Stored items
● ● ●

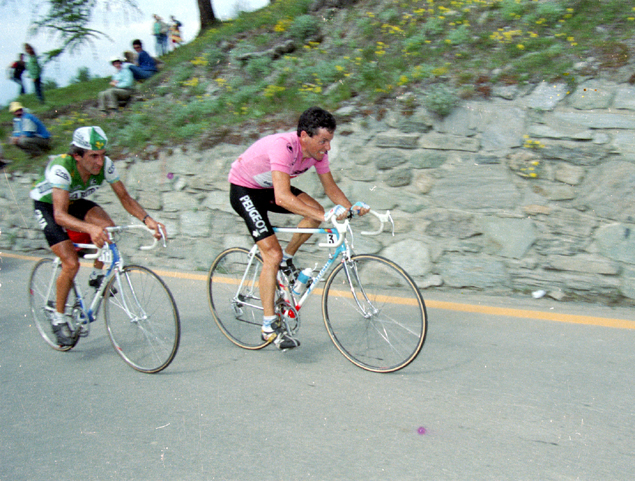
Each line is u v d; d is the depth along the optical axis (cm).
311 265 487
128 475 209
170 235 573
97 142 288
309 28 720
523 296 413
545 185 405
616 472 196
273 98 596
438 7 627
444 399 259
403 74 512
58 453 228
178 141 572
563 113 410
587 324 348
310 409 256
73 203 328
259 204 309
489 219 422
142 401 274
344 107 504
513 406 248
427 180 443
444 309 395
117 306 320
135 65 861
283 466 209
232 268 353
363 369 300
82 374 314
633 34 447
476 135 428
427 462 207
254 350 340
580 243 393
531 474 197
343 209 277
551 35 499
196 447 227
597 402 248
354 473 202
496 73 463
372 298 294
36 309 370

● ● ●

#### EXERCISE:
An exact copy of every entry above is needed, minus the pictures.

#### SOLUTION TO THIS EXERCISE:
Each line is u v d; d is the depth along the optical axis (cm).
311 265 487
128 475 209
170 235 573
97 142 288
309 28 720
523 296 413
545 185 405
616 472 196
273 98 596
438 7 627
444 399 259
403 74 512
58 453 228
178 141 572
563 113 410
587 324 348
310 409 256
73 203 328
259 204 309
489 219 422
142 401 274
344 107 504
513 406 248
427 180 443
444 309 395
117 306 320
135 65 861
283 466 209
232 268 353
363 369 300
82 374 314
633 34 447
476 135 428
427 462 207
254 350 340
580 243 393
531 474 197
343 209 277
551 35 499
196 447 227
597 402 248
354 473 202
496 73 463
372 298 294
36 309 370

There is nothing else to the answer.